*** LISTED RECORDS ***
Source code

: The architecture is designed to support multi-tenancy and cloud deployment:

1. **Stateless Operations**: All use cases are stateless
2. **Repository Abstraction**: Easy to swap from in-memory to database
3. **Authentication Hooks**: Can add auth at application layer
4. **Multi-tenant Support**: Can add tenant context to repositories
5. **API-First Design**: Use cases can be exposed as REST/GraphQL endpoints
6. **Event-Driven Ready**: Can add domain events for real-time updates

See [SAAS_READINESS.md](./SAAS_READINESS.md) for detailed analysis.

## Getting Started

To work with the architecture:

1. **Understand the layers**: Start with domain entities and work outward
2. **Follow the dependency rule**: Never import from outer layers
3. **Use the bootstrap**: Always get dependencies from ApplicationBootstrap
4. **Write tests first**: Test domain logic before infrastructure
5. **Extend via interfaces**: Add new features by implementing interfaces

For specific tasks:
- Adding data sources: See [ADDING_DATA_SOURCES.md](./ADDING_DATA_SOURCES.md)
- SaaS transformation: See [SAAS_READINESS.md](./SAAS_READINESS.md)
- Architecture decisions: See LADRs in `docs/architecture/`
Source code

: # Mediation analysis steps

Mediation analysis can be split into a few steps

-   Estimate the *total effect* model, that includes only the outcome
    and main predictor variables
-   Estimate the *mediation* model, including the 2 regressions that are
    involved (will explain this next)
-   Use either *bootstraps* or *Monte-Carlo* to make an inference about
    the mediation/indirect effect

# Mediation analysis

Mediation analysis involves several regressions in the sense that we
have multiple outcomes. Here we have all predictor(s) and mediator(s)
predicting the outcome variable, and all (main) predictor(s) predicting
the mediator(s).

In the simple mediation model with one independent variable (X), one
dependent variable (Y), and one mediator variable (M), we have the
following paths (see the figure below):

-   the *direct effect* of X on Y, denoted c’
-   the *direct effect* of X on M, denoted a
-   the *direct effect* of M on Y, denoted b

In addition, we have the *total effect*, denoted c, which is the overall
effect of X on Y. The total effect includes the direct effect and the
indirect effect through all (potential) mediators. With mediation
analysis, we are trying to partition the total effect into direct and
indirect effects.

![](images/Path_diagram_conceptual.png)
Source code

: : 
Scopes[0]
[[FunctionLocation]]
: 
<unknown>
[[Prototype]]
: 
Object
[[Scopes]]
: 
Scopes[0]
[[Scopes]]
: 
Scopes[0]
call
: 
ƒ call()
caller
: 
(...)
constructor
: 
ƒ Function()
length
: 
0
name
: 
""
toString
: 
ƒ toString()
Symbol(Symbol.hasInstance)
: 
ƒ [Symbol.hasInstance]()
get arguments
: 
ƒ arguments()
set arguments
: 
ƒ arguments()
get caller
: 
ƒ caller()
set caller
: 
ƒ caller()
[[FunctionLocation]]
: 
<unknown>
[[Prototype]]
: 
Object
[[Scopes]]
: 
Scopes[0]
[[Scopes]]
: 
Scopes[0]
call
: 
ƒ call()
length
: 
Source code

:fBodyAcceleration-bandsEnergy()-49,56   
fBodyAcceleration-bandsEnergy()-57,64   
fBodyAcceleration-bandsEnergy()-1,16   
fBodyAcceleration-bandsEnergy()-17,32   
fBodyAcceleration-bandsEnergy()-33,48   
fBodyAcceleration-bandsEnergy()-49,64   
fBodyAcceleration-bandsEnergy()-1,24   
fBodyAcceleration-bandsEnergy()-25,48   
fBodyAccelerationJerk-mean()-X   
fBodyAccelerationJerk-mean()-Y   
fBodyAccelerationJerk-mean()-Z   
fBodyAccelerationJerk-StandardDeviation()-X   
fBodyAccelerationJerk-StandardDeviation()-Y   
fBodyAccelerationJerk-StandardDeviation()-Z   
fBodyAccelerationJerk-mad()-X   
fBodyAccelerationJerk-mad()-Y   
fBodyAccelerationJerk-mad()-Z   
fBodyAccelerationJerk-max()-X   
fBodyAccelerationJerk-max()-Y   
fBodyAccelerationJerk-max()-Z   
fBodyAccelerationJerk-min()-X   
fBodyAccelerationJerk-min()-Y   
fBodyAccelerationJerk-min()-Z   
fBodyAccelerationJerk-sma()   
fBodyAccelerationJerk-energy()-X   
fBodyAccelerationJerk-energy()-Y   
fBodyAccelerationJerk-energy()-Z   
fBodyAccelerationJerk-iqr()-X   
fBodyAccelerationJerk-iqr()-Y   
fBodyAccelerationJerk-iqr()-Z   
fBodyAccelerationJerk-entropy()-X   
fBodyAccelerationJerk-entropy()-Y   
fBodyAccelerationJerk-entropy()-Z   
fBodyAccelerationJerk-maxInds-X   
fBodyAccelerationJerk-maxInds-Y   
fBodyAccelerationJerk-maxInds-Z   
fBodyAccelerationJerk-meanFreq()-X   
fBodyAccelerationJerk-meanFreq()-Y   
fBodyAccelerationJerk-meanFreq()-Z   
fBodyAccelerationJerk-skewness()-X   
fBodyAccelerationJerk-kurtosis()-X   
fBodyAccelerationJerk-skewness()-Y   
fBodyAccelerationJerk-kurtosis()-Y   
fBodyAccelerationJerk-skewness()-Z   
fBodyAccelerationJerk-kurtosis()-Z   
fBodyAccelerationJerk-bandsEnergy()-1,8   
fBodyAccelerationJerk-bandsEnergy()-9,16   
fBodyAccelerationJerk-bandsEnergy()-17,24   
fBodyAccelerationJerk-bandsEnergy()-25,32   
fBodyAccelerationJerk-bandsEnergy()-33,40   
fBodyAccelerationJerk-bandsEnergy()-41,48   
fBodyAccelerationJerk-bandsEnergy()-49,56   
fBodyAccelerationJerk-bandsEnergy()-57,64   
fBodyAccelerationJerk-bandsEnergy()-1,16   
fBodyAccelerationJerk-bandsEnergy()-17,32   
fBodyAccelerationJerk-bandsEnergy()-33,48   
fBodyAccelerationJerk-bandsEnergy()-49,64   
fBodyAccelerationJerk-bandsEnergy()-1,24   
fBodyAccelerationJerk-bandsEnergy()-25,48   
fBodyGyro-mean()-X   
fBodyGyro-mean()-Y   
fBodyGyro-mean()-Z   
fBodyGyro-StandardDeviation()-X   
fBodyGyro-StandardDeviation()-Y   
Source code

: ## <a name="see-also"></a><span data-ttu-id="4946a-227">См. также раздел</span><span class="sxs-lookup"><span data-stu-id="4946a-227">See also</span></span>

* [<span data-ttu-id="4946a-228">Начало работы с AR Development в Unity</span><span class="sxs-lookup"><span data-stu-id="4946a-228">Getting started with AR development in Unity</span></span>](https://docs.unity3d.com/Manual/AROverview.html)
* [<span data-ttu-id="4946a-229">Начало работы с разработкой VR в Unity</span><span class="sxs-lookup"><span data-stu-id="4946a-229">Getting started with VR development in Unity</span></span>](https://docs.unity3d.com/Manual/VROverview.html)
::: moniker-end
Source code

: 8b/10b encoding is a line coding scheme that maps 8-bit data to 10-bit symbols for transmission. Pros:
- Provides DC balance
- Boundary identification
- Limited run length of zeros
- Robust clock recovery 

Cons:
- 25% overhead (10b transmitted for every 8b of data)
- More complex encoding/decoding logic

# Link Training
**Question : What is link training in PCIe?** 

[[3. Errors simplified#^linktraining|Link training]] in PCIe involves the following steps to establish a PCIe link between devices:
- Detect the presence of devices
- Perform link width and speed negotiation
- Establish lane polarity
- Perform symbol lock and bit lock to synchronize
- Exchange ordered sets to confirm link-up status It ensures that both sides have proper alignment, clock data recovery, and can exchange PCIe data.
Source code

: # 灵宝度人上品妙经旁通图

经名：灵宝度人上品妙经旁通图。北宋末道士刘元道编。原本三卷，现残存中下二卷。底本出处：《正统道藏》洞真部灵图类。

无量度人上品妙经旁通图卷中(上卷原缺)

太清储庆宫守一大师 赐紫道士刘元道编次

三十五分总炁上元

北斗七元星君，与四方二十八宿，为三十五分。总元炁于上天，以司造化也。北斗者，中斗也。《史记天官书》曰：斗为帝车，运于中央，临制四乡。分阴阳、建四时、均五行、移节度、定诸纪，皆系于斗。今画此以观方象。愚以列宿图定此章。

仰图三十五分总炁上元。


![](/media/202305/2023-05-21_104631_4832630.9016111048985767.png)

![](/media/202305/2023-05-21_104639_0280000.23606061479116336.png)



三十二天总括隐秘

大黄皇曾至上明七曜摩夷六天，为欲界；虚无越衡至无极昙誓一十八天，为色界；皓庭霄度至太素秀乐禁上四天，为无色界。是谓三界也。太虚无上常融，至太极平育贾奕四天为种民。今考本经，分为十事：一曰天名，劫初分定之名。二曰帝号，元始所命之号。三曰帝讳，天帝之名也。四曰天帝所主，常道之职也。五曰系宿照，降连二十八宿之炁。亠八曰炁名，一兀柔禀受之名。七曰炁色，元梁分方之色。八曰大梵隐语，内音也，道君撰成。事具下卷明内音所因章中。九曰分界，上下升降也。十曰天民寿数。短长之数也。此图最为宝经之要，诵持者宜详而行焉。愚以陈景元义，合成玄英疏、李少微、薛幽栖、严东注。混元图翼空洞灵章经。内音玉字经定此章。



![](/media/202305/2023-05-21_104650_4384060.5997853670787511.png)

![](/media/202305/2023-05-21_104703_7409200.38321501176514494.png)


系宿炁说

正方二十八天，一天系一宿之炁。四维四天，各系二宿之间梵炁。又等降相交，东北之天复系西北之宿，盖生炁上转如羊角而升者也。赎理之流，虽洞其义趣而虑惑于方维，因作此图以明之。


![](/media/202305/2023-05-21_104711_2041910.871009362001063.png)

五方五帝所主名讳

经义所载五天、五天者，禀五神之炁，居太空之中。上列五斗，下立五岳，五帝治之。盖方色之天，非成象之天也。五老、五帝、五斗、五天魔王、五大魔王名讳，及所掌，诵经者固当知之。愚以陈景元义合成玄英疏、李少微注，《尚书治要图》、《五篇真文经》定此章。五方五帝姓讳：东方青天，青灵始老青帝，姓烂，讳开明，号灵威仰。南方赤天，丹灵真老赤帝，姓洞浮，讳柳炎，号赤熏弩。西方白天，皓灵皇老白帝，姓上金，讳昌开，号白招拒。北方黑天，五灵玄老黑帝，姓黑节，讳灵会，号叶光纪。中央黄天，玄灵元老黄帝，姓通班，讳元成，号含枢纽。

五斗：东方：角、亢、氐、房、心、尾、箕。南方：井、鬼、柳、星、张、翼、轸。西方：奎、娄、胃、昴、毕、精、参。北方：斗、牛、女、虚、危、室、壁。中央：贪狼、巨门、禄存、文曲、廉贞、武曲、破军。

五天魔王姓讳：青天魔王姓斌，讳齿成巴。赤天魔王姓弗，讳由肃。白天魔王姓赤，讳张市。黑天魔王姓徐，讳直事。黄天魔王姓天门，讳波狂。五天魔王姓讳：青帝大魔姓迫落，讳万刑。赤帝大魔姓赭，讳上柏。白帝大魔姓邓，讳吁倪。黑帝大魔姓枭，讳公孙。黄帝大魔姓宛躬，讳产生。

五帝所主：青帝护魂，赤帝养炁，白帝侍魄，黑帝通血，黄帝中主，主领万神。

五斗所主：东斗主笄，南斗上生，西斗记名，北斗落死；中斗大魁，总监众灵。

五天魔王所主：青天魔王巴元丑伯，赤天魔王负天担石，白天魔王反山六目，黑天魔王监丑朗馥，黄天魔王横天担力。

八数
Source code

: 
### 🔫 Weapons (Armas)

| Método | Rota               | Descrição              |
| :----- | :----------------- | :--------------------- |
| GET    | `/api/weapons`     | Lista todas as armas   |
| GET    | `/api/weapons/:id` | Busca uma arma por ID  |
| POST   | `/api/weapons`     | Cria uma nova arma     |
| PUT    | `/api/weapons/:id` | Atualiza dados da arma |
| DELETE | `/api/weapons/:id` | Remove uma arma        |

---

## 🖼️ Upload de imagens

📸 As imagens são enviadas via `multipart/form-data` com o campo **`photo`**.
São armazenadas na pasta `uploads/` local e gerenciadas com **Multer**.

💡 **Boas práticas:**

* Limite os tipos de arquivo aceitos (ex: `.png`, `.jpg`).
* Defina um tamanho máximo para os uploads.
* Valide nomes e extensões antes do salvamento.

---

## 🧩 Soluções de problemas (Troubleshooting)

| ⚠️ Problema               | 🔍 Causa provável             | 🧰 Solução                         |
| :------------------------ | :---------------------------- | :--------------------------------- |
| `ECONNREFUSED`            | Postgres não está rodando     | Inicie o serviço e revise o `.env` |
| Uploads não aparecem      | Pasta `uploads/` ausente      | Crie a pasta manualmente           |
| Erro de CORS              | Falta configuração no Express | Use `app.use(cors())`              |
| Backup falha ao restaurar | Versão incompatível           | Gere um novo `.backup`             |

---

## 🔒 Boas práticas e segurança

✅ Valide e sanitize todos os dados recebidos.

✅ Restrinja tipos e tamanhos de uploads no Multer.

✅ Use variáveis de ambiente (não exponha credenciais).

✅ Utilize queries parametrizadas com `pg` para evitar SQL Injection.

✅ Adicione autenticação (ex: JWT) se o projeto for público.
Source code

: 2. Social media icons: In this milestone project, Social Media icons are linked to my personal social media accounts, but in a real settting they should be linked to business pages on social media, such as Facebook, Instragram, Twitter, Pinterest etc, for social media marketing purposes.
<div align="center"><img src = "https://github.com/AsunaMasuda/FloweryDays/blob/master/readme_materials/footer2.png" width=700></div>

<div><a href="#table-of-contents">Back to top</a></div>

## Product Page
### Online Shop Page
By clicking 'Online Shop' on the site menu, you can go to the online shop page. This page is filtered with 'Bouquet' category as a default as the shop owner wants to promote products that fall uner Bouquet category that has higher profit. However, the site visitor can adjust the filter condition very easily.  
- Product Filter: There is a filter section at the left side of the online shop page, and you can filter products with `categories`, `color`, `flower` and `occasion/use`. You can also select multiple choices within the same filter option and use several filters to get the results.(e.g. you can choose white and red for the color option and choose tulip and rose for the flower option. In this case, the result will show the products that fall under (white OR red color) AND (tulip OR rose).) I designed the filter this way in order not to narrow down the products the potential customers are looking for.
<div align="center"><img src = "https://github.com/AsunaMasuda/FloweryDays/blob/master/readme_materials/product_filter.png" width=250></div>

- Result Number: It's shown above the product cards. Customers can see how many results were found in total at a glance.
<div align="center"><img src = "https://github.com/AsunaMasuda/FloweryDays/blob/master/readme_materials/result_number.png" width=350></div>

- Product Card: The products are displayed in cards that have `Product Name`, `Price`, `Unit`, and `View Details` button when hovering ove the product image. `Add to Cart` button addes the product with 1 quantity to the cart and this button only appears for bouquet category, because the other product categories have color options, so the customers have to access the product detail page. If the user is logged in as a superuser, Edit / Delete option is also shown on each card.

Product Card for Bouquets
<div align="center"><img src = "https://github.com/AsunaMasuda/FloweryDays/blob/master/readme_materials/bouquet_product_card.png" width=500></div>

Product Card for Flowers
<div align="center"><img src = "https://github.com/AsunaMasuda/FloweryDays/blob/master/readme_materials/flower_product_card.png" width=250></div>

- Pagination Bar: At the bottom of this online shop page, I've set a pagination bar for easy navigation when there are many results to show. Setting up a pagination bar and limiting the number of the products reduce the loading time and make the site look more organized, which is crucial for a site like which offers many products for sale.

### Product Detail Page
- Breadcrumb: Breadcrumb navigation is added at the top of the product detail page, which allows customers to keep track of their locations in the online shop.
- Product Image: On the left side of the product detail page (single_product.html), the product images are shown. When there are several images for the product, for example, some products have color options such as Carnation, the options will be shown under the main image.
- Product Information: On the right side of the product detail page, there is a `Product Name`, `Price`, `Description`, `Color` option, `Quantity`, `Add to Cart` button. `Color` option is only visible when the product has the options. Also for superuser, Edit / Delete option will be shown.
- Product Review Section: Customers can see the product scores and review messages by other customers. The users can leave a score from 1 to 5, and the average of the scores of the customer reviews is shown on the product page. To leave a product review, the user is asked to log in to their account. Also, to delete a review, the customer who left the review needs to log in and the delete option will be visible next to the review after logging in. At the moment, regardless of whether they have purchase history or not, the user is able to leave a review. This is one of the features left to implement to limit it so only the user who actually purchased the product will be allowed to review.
*** End of LISTED RECORDS ***
• _ACTIVITY_:
Could you please copy the lines above exactly, beginning at the first and ending at the line that contains "3. **Authentication Hooks**: Can"?

• _ANSWER AREA_:
Source code

: The architecture is designed to support multi-tenancy and cloud deployment:

1. **Stateless Operations**: All use cases are stateless
2. **Repository Abstraction**: Easy to swap from in-memory to database
3. **Authentication Hooks**: Can add auth at application layer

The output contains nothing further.